Optimizing Agent Workflows for Modern LLMs

Writing effective agent skills requires deep knowledge of prompt engineering. With the release of advanced reasoning models like Claude 3.5 Sonnet, ChatGPT o1, and DeepSeek-V3, prompt templates must focus on structured thinking. Developers are encouraged to use XML tags (e.g., <thought>, <context>, and <rules>) to isolate execution boundaries. Standardized prompts prevent agents from suffering from context drift, ensuring that long-running tasks remain aligned with the initial system parameters.
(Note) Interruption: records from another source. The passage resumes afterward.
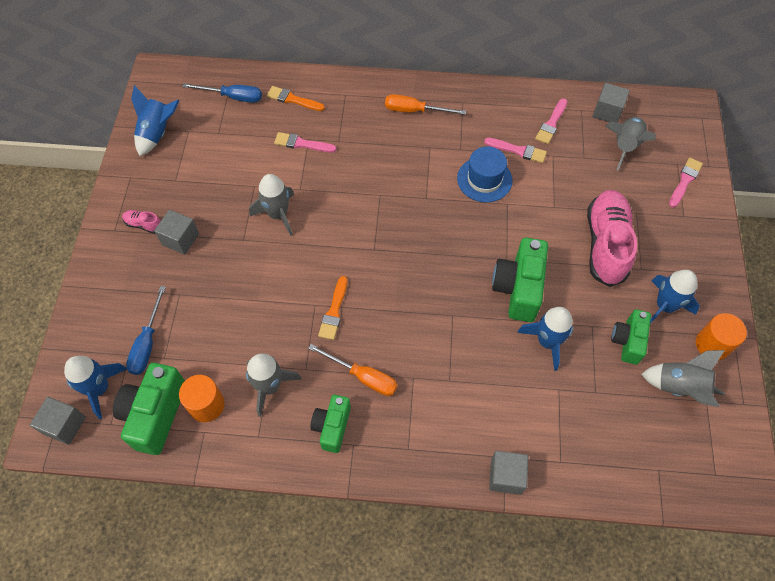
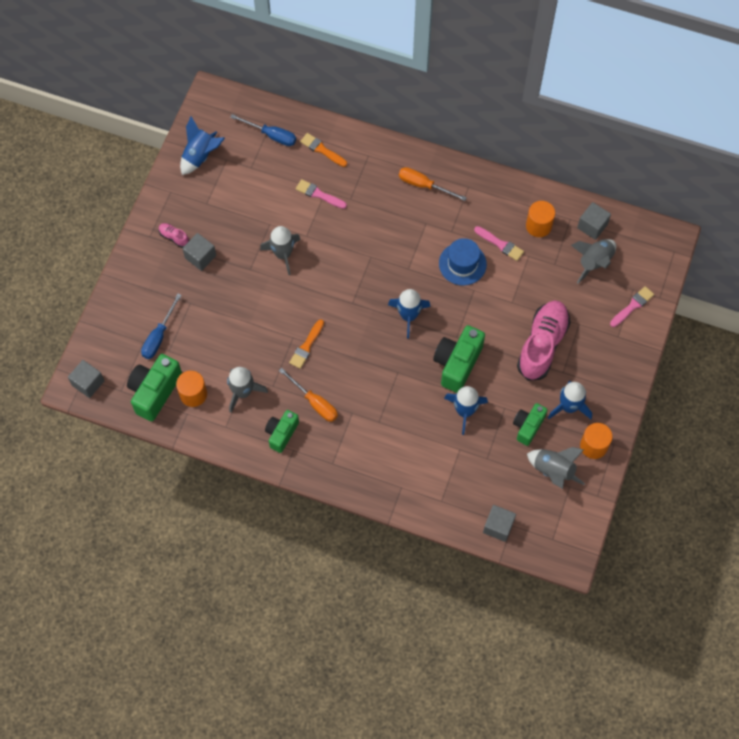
camera: 15 degrees right, 5 degrees up
(99, 388) = (117, 362): blue rocket -> blue rocket (408, 316)
(506, 476) = (397, 500): grey cube -> grey cube (498, 526)
(551, 124) = (538, 226): pink brush -> orange cylinder

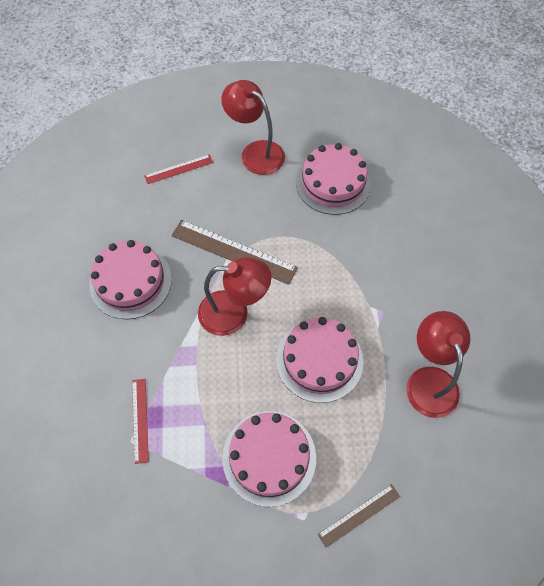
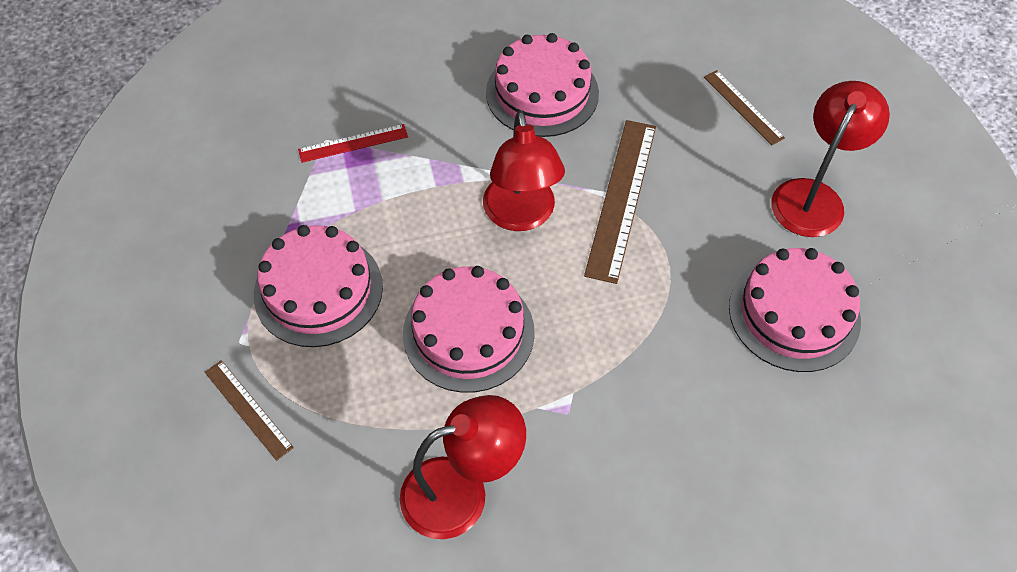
camera: 80 degrees right, 5 degrees down
(179, 169) = (743, 107): red ruler -> brown ruler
Exploring by SOC Occupations and Creator Profiles

What makes SkillMD unique is its taxonomy. Instead of simple text search, we parse and organize files according to the Standard Occupational Classification (SOC) system. This means you can discover skills written for Computer and Mathematical roles, Business and Financial operations, Legal, Design, and and Educational Instruction fields. By tracking creator profiles, developers can study how different teams organize their custom instructions, compare version updates, and fork public configs for specialized enterprise use cases.

SkillMD operates as a high-performance index running on a fast Go backend and a highly responsive Astro SSR frontend. All search queries execute in milliseconds, featuring smart debouncing to prevent multiple API requests while keeping user data secure. Join our community of developers to standardize your AI agent instructions and optimize your LLM prompting workflows today.

8 QUESTIONS

Frequently Asked Questions

A practical guide to agent skills: what they are, how to inspect them, and how SkillMD helps you explore the ecosystem.